I ran across this newsletter from December 2008 in the California Association of Independent Insurance Adjusters December 2008 newsletter which is the best written article  I’ve come across discussing a topic of great importance to all Independent adjusters which is the perception/reality that carriers no longer are treating independent adjusters as independents. Specifically, it addresses the change in fee schedules and billing procedures as well as the fact this is driving off the independent adjusters from this business. Great job to the then President -Pete Vaughn- for putting this President’s message together.

I think every conversation I have with a claim manager and/or adjuster these days always turns to the problem with fee schedules. Among the rumors folks have shared with me- some I can confirm- some are rumors at this point as far as my knowledge goes- include a state carrier requiring adjusting firms to offer a 5-10% discount off of the CARRIER fee schedule to be a selectee on an RFP (ludacrist!), rumors about carriers reducing THEIR fee schedule by large percentages in 2010 allegedly due to the glut in numbers of adjusting firms, and probably the largest complaint is that the insurance companies are putting out RFP’s for adjusting firms to bid for their work and agreeing to one price based on one set of terms such as limited assignments and now requiring more file requirements and more be done and expecting it to be done for the reduced fees a firm may have agreed to. In addition, when an insurance company brings on too many firms, this limits the number of assignments one firm may get. This does not give an independent adjuster enough files to even justify the monthly cost of estimate software to work daily (non- catastrophe claims).

On top of the fee schedules being reduced, independent qualification criteria is much more costly for attending the ever growing number of carrier certifications which requires independents incur travel and lodging expenses to attend these tests. The second major change in the past few years is the requirement for independents to acquire and maintain up to 15 non resident licenses which I hear are costing them about 1,000 for the fees if they do obtain them all in the gulf coast states. While it makes sense to obtain the non resident licenses from the standpoint an adjuster can be used for cat and non cat claims even when an emergency has not been declared in a state with a smaller storm yet there is a reason that states have emergency adjuster licenses available once a governor has declared a catastrophe to allow non resident adjusters to come into a state to work storm losses.

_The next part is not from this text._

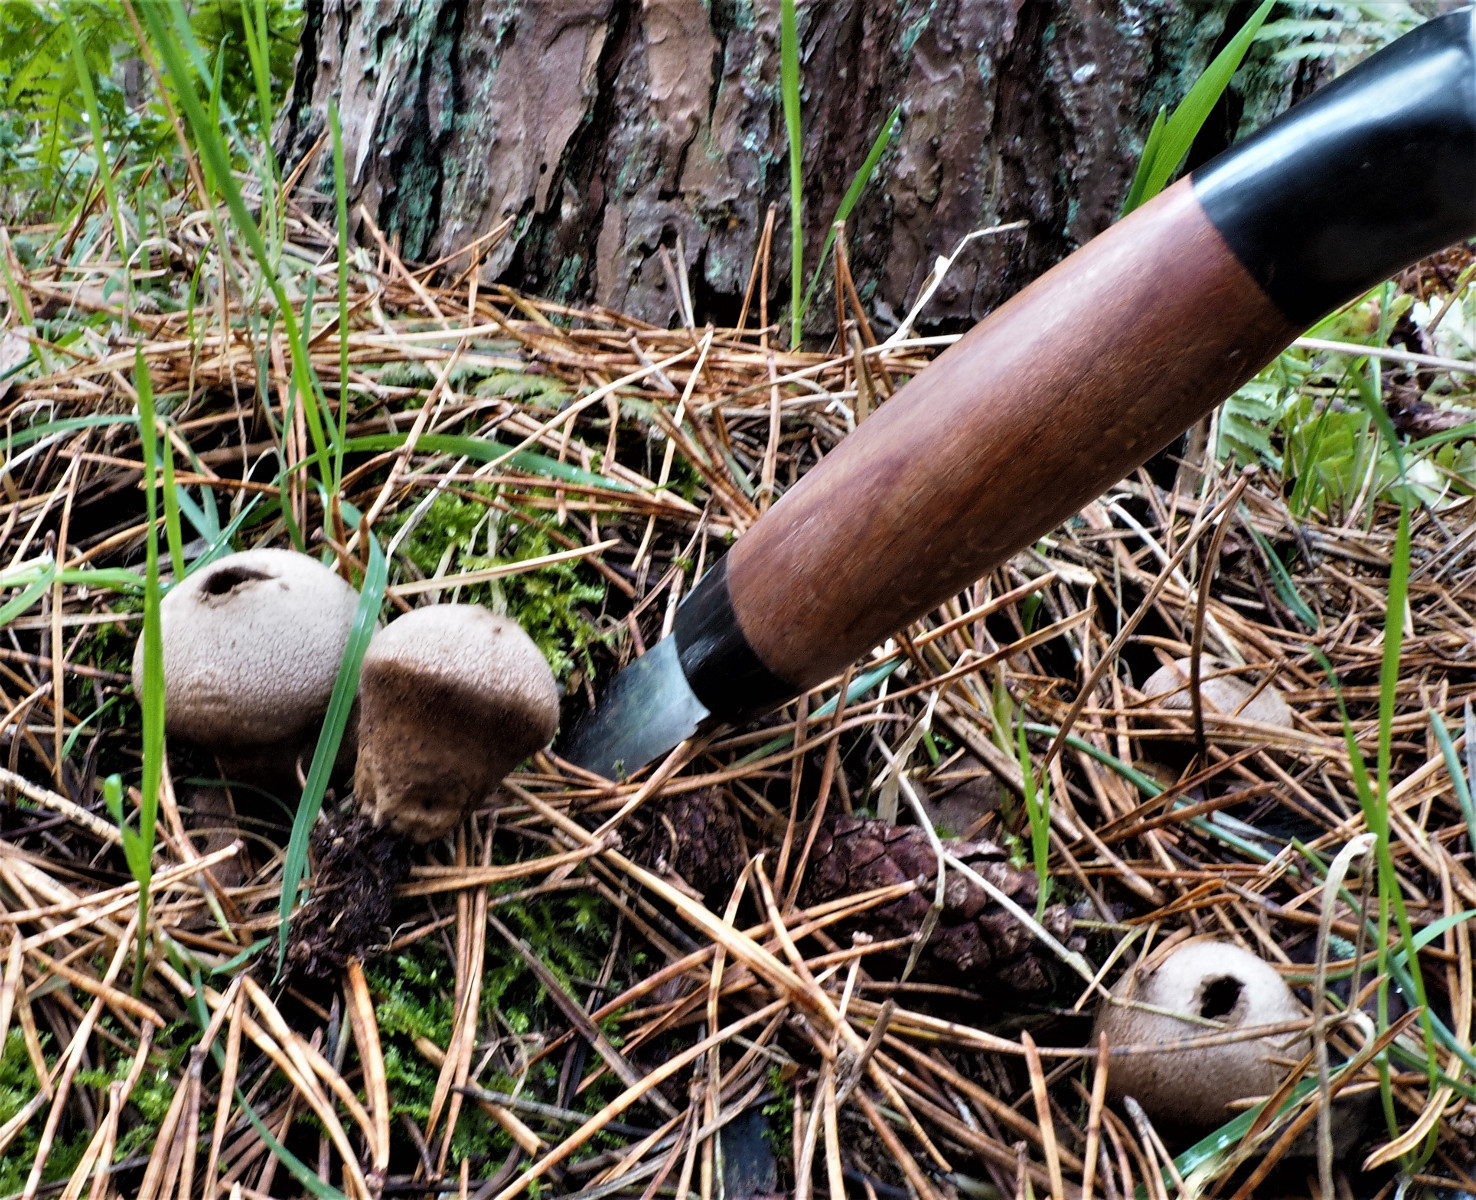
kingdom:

Well enough of my comments in response to this great article written by the then President- Pete Vaughn – so here is the link to the December 2008 issue so you can read the article yourself. I hope this generates a comment from the writer of the article on new trends he is seeing in 2009 and 2010 since this article has been written. From what I’m hearing- the fee schedules are much worse if anything. I’d be interested in your thoughts as well as his as to what you are experiencing out in the field.

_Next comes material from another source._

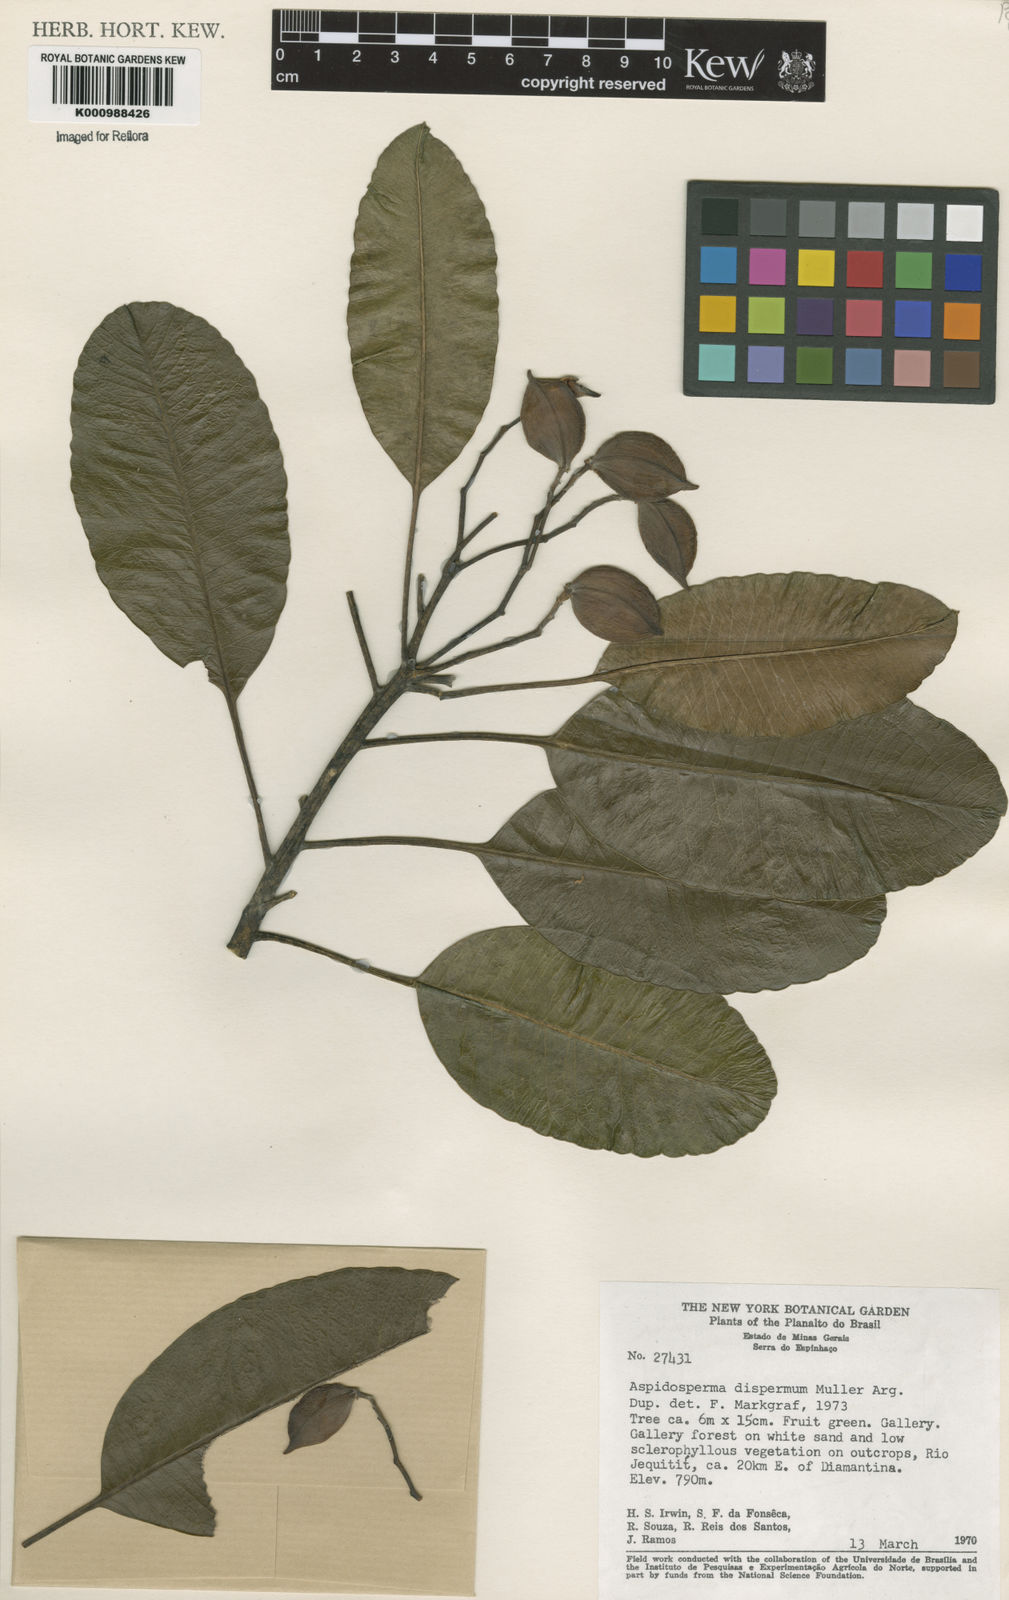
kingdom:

Here is the link- http://www.caiia.org/sr/1208caiia_sr.pdf

I agree whole heartedly with this article- do the carriers want a cheap price or do they want the quality work which policyholders deserve? At this point, it certainly appears their overriding decisions are based solely on price driving many experienced adjusters to leave this industry based on the lack of work and when their is work, the fee schedules are unreasonably low which do not begin to cover an independent overhead to cover their software expenses, travel and lodging expenses, and their equipment needs and maintenance issues for vehicles, computers, ladders, and annual certifications.